Economia
Acordo revela estratégias do Itaú para manter descontos indevidos por 14 anos
Ação do Ministério Público de Minas Gerais descreve métodos usados pelo banco para dificultar identificação e cancelamento de serviços não contratados.
Uma ação civil coletiva do Ministério Público de Minas Gerais (MPMG) aponta que o Itaú utilizou estratégias para dificultar a identificação e o cancelamento de cobranças indevidas feitas a clientes ao longo de 14 anos. As práticas foram reconhecidas pelo banco em acordo firmado com o órgão.
Segundo o processo, o banco incluía nas faturas cobranças por produtos e serviços não contratados utilizando nomes genéricos, o que dificultava que os correntistas identificassem a origem dos descontos e contestassem os valores.
A ação afirma que muitos consumidores acabavam pagando as cobranças por receio de sofrer punições financeiras, como juros e multas por atraso no pagamento integral da fatura do cartão de crédito.
“Como se pode ver o valor produto/serviço não solicitado/autorizado é incluído na fatura do cartão de crédito, de modo que o consumidor fica compelido a pagar o valor total da fatura, sob pena de ser cobrado, na próxima fatura, por encargos de financiamento (juros, multa e outros encargos financeiros) também indevidos”, diz trecho do processo.
Além da dificuldade para identificar a cobrança, clientes também relatam obstáculos para cancelar os descontos.
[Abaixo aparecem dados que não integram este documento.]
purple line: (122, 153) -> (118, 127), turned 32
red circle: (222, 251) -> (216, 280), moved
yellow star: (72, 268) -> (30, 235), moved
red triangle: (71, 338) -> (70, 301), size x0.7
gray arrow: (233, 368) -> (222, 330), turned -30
De acordo com a ação, houve casos em que o Itaú confirmou o cancelamento do serviço, mas os valores continuaram sendo cobrados nas faturas seguintes.
As irregularidades também teriam atingido cartões não solicitados pelos consumidores ou cartões bloqueados e nunca utilizados, mas que ainda assim recebiam cobranças relacionadas a seguros e outros serviços.
O acordo firmado entre o Itaú e o Ministério Público, após dez anos de tramitação da ação, estabelece condições específicas para que os consumidores possam pedir ressarcimento.
Para ter direito à devolução, o cliente deverá comprovar simultaneamente que sofreu cobrança indevida entre 13 de junho de 2011 e 18 de dezembro de 2025 e que registrou reclamação até essa data em canais oficiais, como consumidor.gov.br, Reclame Aqui, Sindec, Ministérios Públicos, Defensorias Públicas ou plataformas de defesa do consumidor.
Na prática, a exigência impede o ressarcimento de consumidores que só descobriram posteriormente terem sido vítimas das cobranças.
Outra condição prevista no acordo é que o próprio cliente deverá demonstrar que não contratou os serviços cobrados. Assim, mesmo com o reconhecimento das práticas pelo banco, a responsabilidade pela comprovação continuará sendo do consumidor.